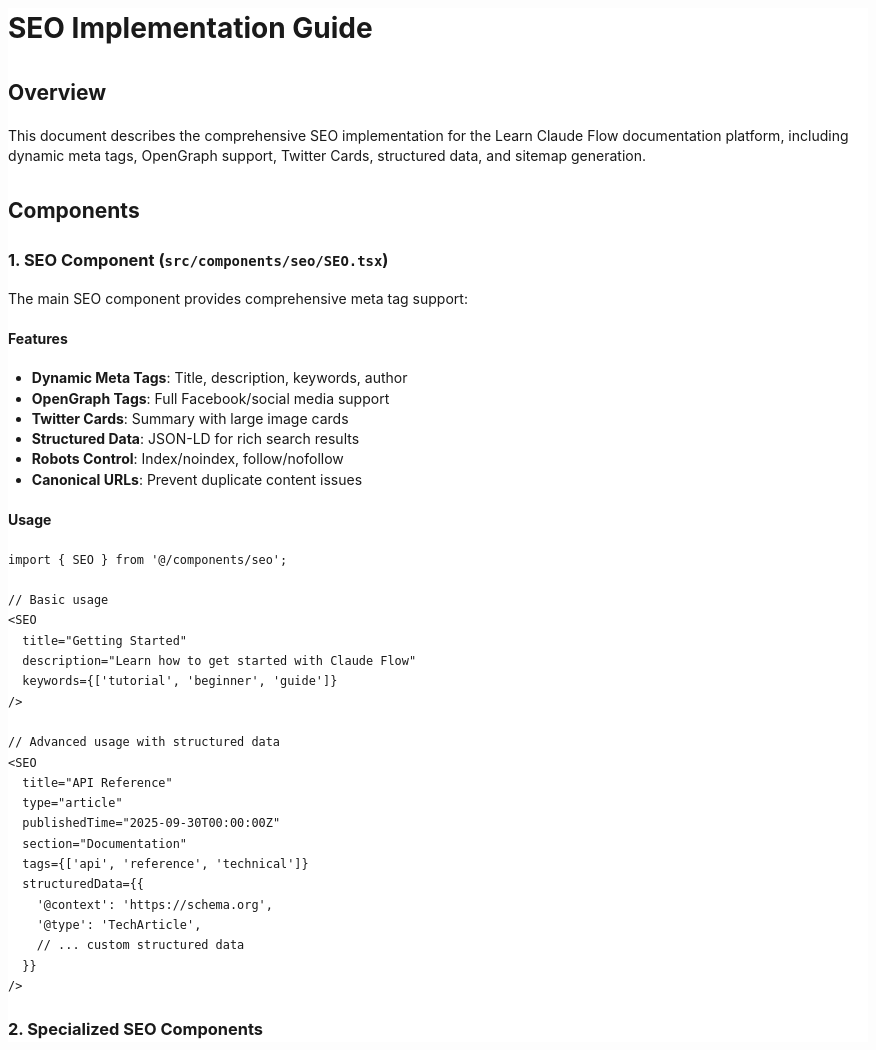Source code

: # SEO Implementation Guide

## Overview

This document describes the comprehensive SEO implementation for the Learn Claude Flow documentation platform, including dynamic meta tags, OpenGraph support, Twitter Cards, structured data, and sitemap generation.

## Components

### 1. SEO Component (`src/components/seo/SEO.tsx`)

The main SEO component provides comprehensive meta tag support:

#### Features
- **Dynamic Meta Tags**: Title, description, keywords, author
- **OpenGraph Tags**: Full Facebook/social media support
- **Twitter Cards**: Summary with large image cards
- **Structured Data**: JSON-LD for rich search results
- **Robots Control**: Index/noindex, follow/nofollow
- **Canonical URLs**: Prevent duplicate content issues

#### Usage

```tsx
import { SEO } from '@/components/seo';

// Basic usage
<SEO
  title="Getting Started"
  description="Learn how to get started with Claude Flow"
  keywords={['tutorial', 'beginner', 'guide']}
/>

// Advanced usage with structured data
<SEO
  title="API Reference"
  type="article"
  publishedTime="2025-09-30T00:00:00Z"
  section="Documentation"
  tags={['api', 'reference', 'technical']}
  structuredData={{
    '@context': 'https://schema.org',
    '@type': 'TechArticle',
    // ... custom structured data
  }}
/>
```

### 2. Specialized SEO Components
...
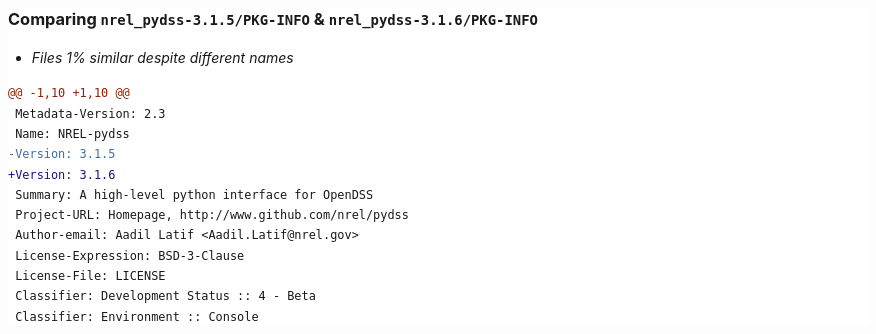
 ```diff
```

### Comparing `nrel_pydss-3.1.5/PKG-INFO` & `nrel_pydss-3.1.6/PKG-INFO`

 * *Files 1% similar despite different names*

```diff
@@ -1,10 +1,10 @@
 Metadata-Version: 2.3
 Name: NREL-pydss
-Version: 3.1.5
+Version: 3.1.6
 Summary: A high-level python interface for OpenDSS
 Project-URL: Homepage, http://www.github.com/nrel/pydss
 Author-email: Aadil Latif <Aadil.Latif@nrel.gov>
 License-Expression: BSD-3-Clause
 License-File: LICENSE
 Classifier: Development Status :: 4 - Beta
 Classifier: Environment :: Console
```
* * *
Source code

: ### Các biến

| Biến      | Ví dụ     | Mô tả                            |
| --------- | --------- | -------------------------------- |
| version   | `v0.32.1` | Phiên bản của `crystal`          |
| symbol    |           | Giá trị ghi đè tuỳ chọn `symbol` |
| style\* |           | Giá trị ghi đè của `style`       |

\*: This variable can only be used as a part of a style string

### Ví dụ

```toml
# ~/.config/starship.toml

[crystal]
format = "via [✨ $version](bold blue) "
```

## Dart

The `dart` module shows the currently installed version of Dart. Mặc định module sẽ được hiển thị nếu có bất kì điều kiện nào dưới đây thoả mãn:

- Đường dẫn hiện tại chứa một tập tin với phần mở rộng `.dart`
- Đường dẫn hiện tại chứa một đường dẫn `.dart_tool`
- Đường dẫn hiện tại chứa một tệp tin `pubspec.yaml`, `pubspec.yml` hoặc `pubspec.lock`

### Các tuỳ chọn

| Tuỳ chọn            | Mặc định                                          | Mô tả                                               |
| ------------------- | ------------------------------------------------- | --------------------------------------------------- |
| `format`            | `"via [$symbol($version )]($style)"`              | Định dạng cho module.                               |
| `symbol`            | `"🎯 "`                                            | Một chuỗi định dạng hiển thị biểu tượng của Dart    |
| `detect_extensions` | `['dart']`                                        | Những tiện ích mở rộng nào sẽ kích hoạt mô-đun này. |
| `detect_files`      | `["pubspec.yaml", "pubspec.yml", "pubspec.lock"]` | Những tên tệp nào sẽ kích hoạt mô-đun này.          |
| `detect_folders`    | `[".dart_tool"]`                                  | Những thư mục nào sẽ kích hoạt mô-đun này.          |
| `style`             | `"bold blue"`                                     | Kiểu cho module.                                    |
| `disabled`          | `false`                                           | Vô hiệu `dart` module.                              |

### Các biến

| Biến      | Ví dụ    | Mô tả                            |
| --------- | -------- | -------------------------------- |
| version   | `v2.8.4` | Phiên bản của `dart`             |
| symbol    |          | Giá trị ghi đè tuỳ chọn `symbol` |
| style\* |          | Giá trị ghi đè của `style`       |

Task requirements: Pull every line containing the word "dạng" out of the entries above.

Answer to this exercise:
| `format`            | `"via [$symbol($version )]($style)"`              | Định dạng cho module.                               |
| `symbol`            | `"🎯 "`                                            | Một chuỗi định dạng hiển thị biểu tượng của Dart    |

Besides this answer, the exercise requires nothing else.